Spinal cord injury (SCI) is a devastating disease insulting neurological system, and it could be further exacerbated by overwhelming inflammatory responses, where macrophages play a central role. Depending on their heterogeneous phenotypes, macrophages contribute intricately to SCI's pathological processes and functional recovery. Although stimuli like interferons and cytokines are known to regulate their phonotypical transition, it remains elusive which epigenetic programs macrophages engage to complete phenotype shift.
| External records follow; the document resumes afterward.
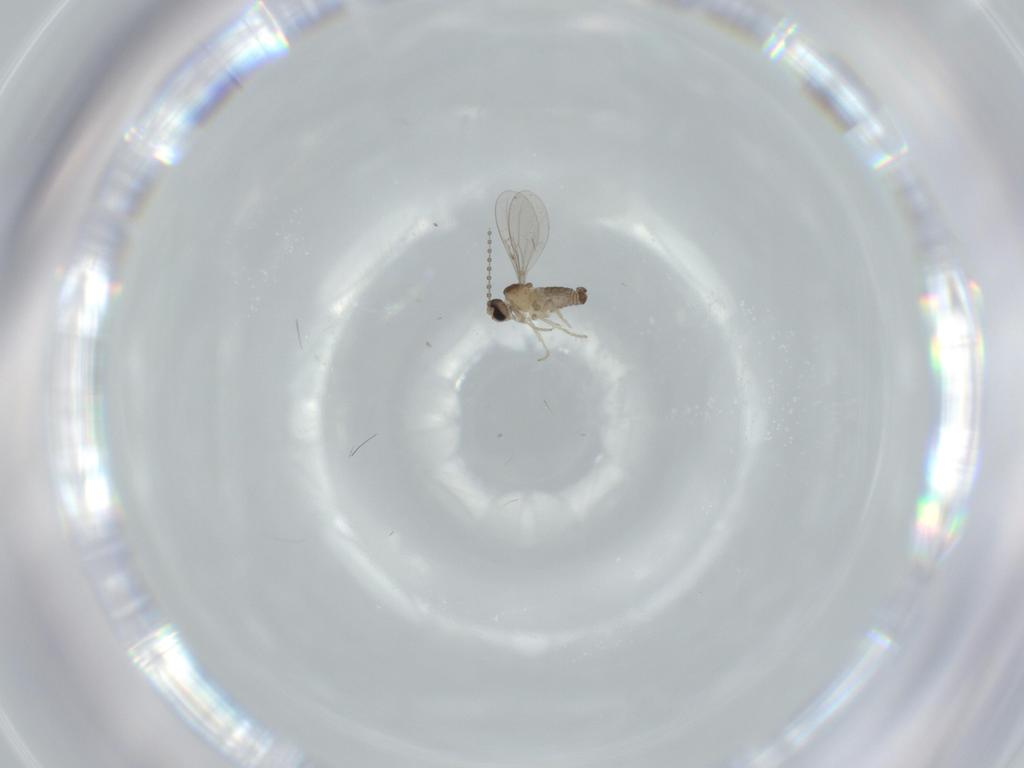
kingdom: Animalia
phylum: Arthropoda
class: Insecta
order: Diptera
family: Cecidomyiidae
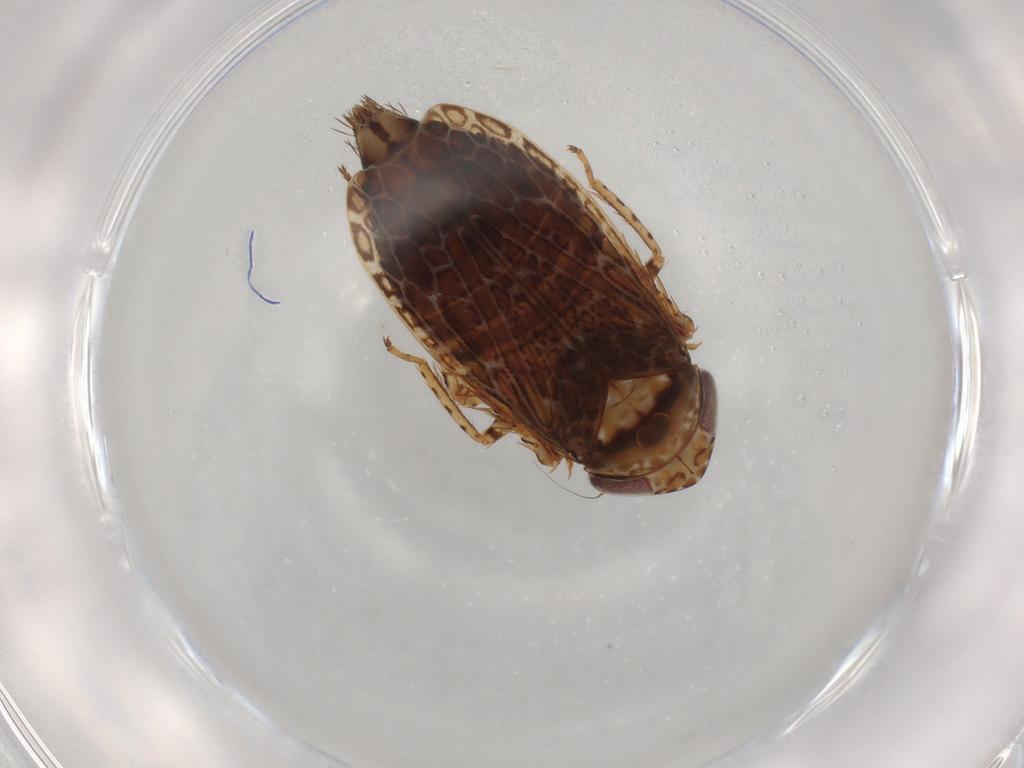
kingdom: Animalia
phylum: Arthropoda
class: Insecta
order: Hemiptera
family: Cicadellidae
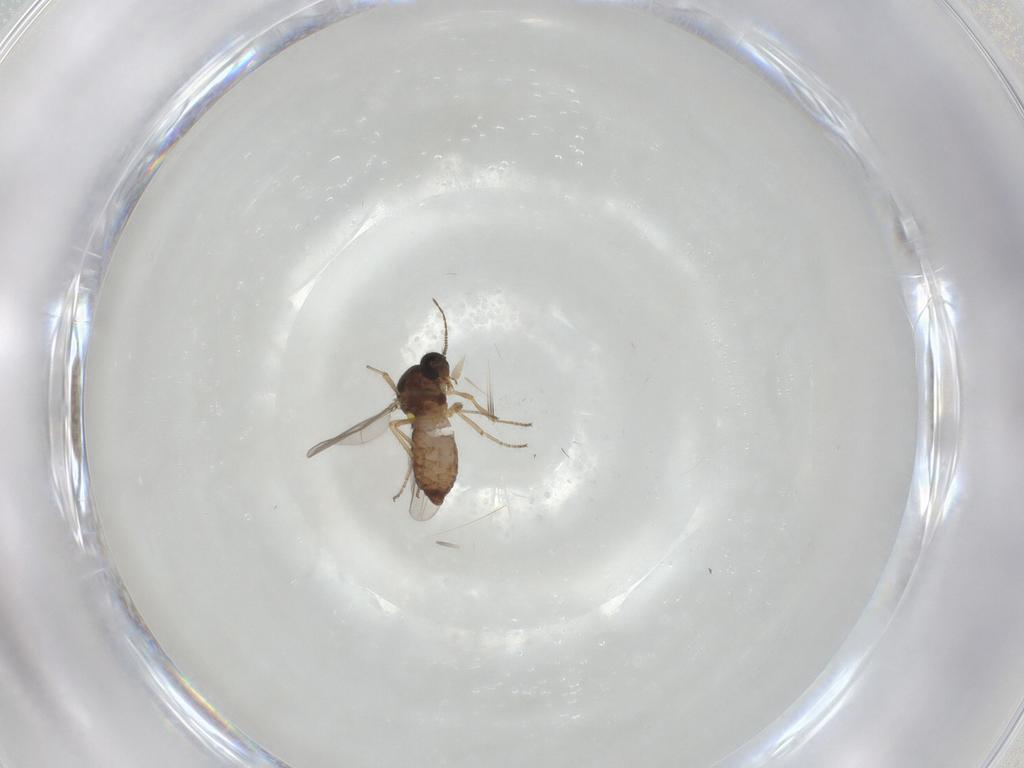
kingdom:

We report here that, the treatment of TMP269, a highly selective class IIa HDACs inhibitor, augments the production of pro-inflammatory cytokines in macrophages after SCI, meanwhile, TMP269 also promotes their M1 phenotype activation, which is independent of Th1 or Th2 cytokines. Moreover, TMP269 exacerbates tissue damage and impairs functional recovery after SCI. At last, the adoptive transfer of bone marrow-derived macrophages (BMDMs) overexpressing class IIa HDACs shows beneficial effects in inflammation resolution and functional recovery after SCI. Thus, activating the class IIa HDACs to harness the anti-inflammatory effects of macrophages may represent a potential target to treat SCI.